**TASK TO CARRY OUT:** Restate word for word every entry that appears below, skipping its pictures.

[Structured pose outputs]
-=-=-

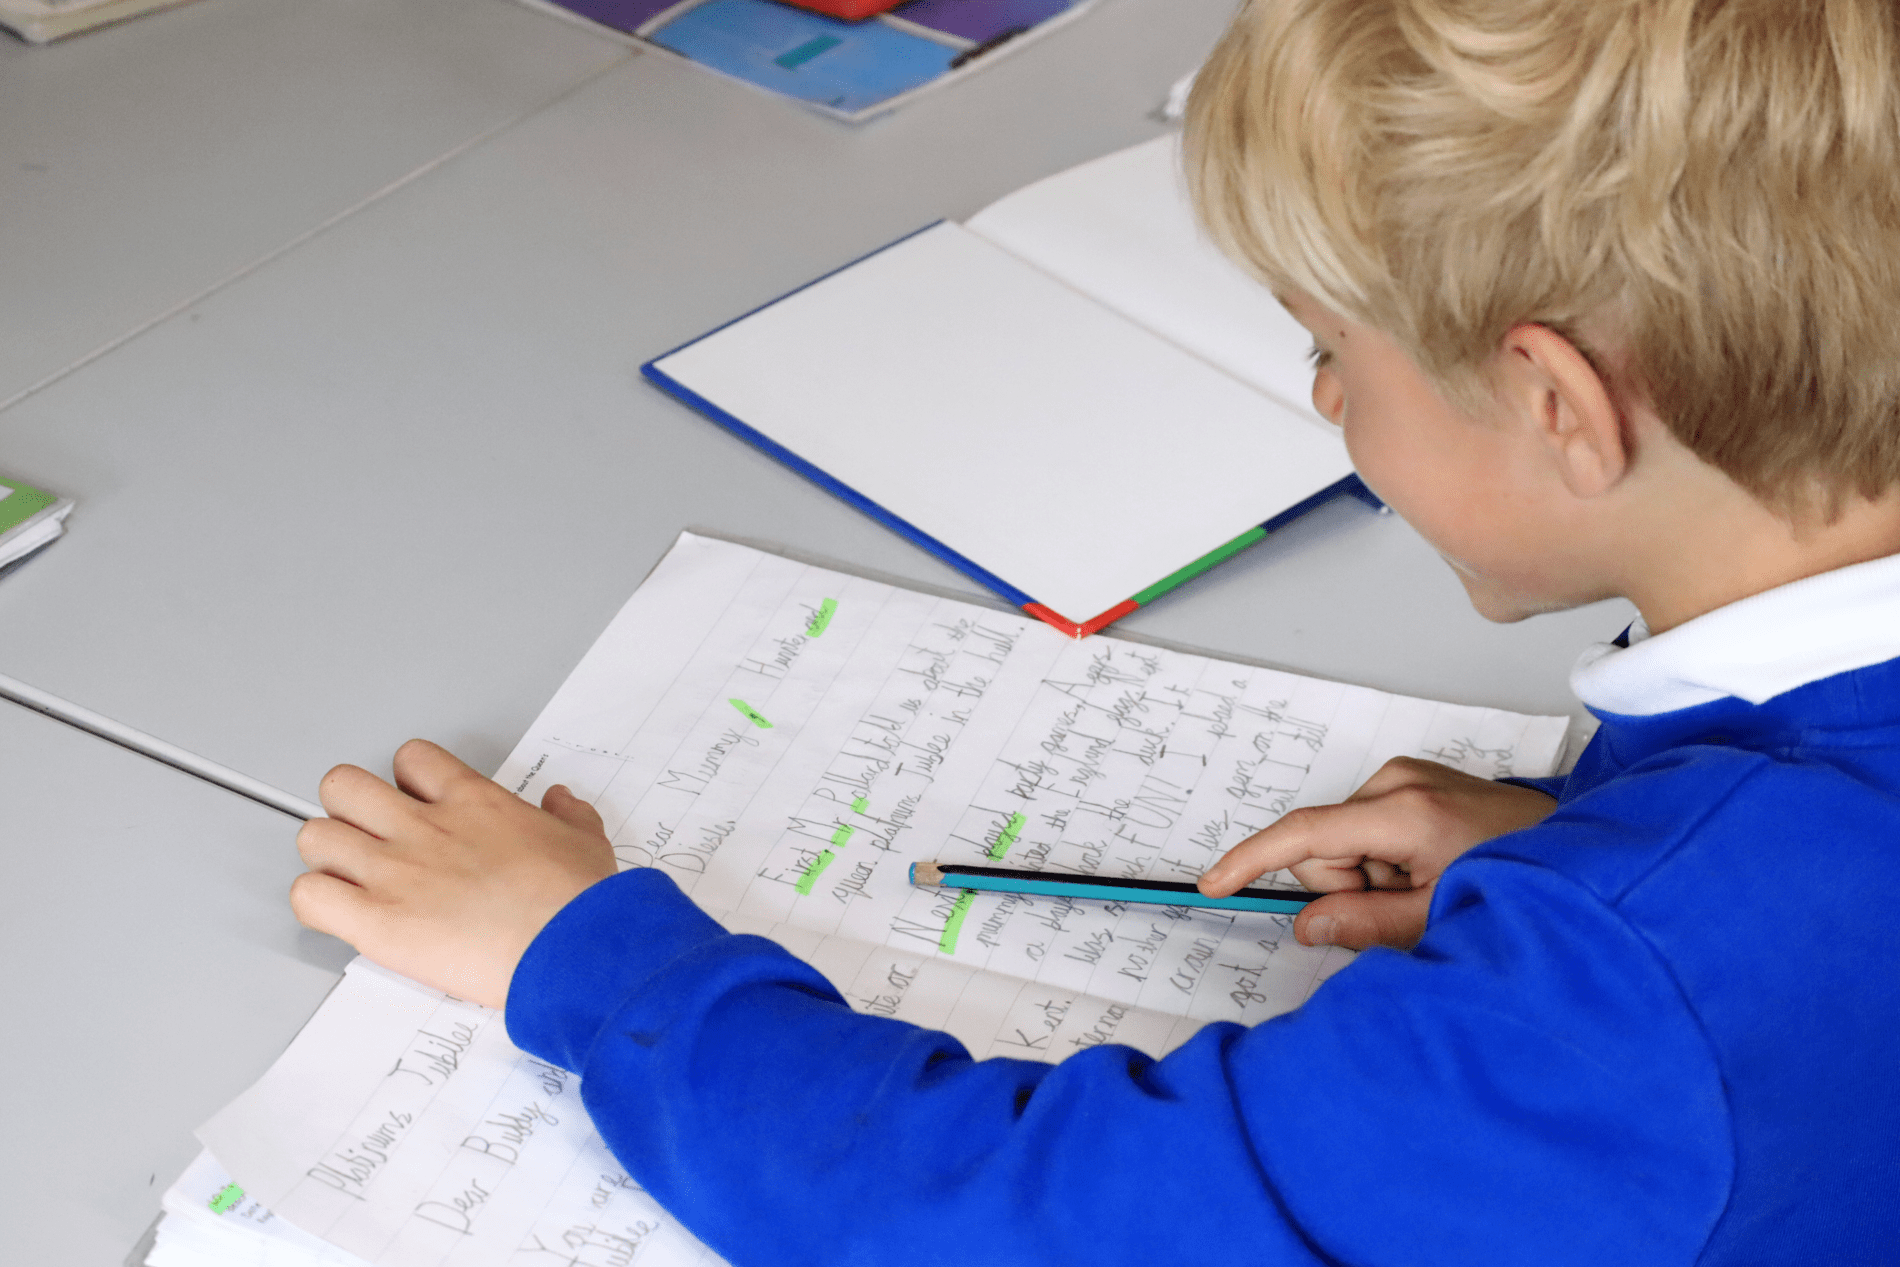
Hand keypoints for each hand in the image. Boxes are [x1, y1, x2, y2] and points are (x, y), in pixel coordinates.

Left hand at [291, 739, 616, 1008]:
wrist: (570, 948)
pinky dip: (316, 904)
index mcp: (472, 802)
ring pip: (315, 836)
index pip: (411, 759)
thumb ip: (567, 813)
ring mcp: (395, 872)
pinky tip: (340, 915)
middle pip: (343, 786)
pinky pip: (309, 896)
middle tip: (368, 838)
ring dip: (327, 856)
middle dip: (349, 810)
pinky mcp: (377, 922)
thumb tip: (560, 800)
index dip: (406, 781)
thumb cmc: (578, 901)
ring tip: (349, 879)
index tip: (414, 805)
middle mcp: (424, 827)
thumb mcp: (585, 839)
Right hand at [1198, 757, 1556, 950]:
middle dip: (1350, 886)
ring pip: (1344, 843)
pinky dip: (1388, 859)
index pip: (1305, 834)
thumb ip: (1366, 924)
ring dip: (1375, 876)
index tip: (1214, 882)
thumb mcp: (1441, 918)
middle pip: (1323, 848)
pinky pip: (1368, 831)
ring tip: (1433, 885)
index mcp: (1403, 810)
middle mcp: (1398, 781)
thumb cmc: (1524, 880)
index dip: (1253, 860)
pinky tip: (1433, 867)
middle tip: (1411, 903)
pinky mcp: (1416, 783)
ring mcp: (1409, 778)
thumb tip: (1307, 925)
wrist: (1582, 852)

-=-=-

**EXERCISE ANSWER:**
Hand keypoints for each hand in the image. Boxes are [x1, y1, x2, y2] and points are (x, y), in pixel coordinates.

Left hand at [291, 739, 616, 1008]:
wrist: (570, 948)
pinky dip: (316, 904)
index mcp: (472, 802)
ring pip: (315, 836)
index pip: (411, 759)
thumb ip: (567, 813)
ring mcp: (395, 872)
pinky tip: (340, 915)
middle pip: (343, 786)
pinky pip: (309, 896)
middle tip: (368, 838)
ring dip: (327, 856)
middle dip: (349, 810)
pinky mcp: (377, 922)
thumb tip: (560, 800)
index dip: (406, 781)
thumb cmc: (578, 901)
ring tip: (349, 879)
index tip: (414, 805)
middle mcp: (424, 827)
thumb mcp: (585, 839)
Right hand at [1198, 757, 1556, 950]:
middle dip: (1350, 886)
ring pip: (1344, 843)
pinky dip: (1388, 859)
index pip: (1305, 834)
thumb ip: (1366, 924)
ring dip: (1375, 876)
index tip: (1214, 882)
thumb mcp: (1441, 918)
middle pip: (1323, 848)
pinky pip: (1368, 831)
ring tip: (1433, 885)
index mcp: (1403, 810)
middle mcp: (1398, 781)
thumb cmc: (1524, 880)
index dip: (1253, 860)
pinky tip: (1433, 867)
middle tip: (1411, 903)
pinky mcp: (1416, 783)
ring mcp: (1409, 778)
thumb tip: (1307, 925)
wrist: (1582, 852)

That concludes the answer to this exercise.